A new global study shows 11% of patients with lung cancer (that’s one in 10) do not know what type of tumour they have.
The data also reveals that nearly one in five patients surveyed did not feel involved in decisions about their treatment and care, and a similar proportion felt that they had never or only sometimes been treated with dignity and respect by those treating them.
This is a huge and troubling gap in the patient journey. It also shines a light on opportunities to educate and empower patients (and their families) so they can be advocates for their own care.
“I was shocked that some people didn’t know what type of lung cancer they had because, if they didn’t have that information, how could they understand their treatment options for making decisions about their care?” Vanessa Beattie, from the GLCC, said in a statement. “Receiving a diagnosis of lung cancer is devastating and it’s crucial that patients receive good quality information from the start so they are empowered to make informed decisions about their treatment.

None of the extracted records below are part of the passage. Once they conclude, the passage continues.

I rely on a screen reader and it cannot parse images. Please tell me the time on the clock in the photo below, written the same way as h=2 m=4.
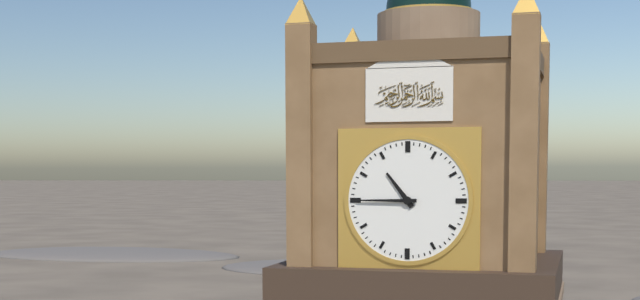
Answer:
h=10 m=45
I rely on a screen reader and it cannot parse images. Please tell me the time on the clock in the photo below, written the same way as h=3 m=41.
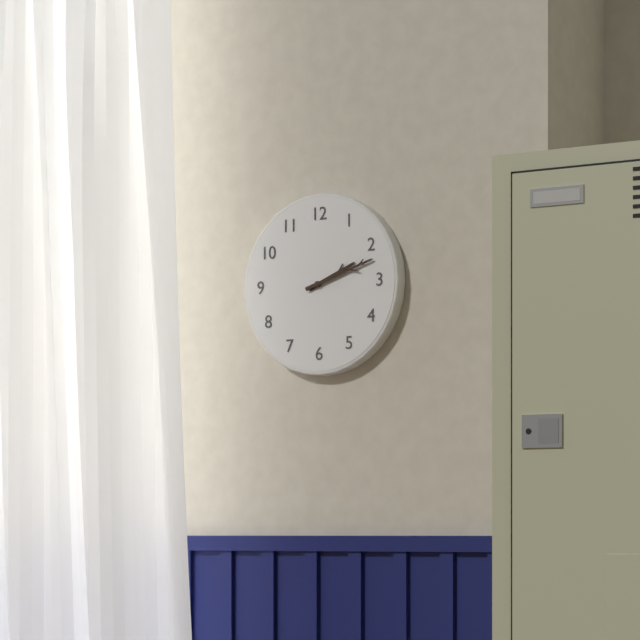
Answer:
h=2 m=12
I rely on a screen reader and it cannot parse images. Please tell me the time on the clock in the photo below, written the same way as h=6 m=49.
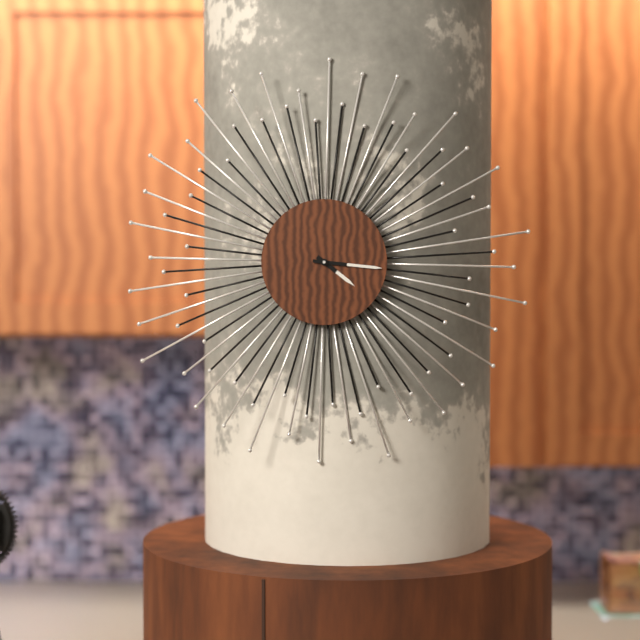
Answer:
h=4 m=16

At diagnosis, they should be offered information – written or in another form – about their type and stage of cancer and a potential treatment plan which they can discuss with their cancer team and their family
While cancers services and education programs vary around the globe, Beattie said there’s a universal takeaway: Clinicians need to keep challenging themselves to drive improvements in lung cancer care and engage with patients to address their individual needs. “There is still a stigma attached to lung cancer because of its links with smoking, but every patient should be treated with dignity and respect at all times and have a positive experience of care wherever they are treated, including opportunities to talk about their concerns.”
The study suggests that language differences and the increasing complexity of treatments can make it difficult for patients to communicate with their medical team and this may impact individuals’ care, as well as recent progress in patient empowerment.

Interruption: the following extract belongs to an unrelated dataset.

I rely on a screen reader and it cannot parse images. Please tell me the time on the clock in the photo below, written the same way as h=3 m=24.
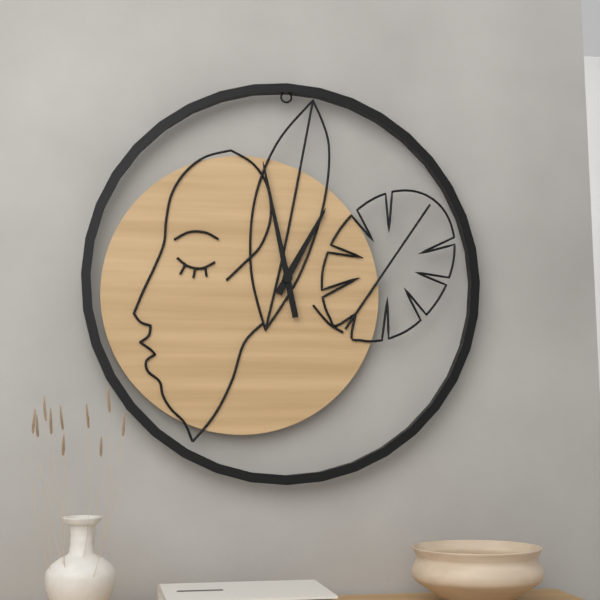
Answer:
h=12 m=58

In addition, a second study to be presented at ELCC highlights the significant need for interpreters at cancer clinics.
“A lack of patient understanding of their disease is a major issue especially for those with lung cancer as there have been a lot of recent advances in targeted therapies which patients take at home rather than in hospital. If there is a language barrier, patients may miss appointments or take their medicines incorrectly which can affect their prognosis and quality of life,” said lead investigator, Dr. Tianna Martin, who works at Beaumont Hospital, Dublin, Ireland.
Dr. Martin suggests that records of patients with language needs should be flagged ‘at risk’ so that clinicians check carefully to ensure that appropriate translation services are in place. She also proposed that, given the growing complexity of lung cancer treatments, specialized training should be given to interpreters at cancer clinics.
Professor Sanjay Popat, from the Royal Marsden NHS Foundation Trust, London, UK, said that the results of both studies should be a wake-up call to all healthcare professionals to put processes in place to ensure effective communication. “The statistics from the GLCC survey paint a bleak picture and at least 11% of patients not knowing their type of lung cancer is a very damning statistic. We want patients to be empowered to make decisions about how and where they want to be treated and that can only happen if we have good communication at all stages, with shared aims and goals.”
At CONNECT, we strongly believe that an informed patient is an empowered patients. It’s our mandate to facilitate a stronger collaboration between industry professionals, healthcare providers and patients, for improved disease management, optimal treatment and—ultimately—a better patient journey.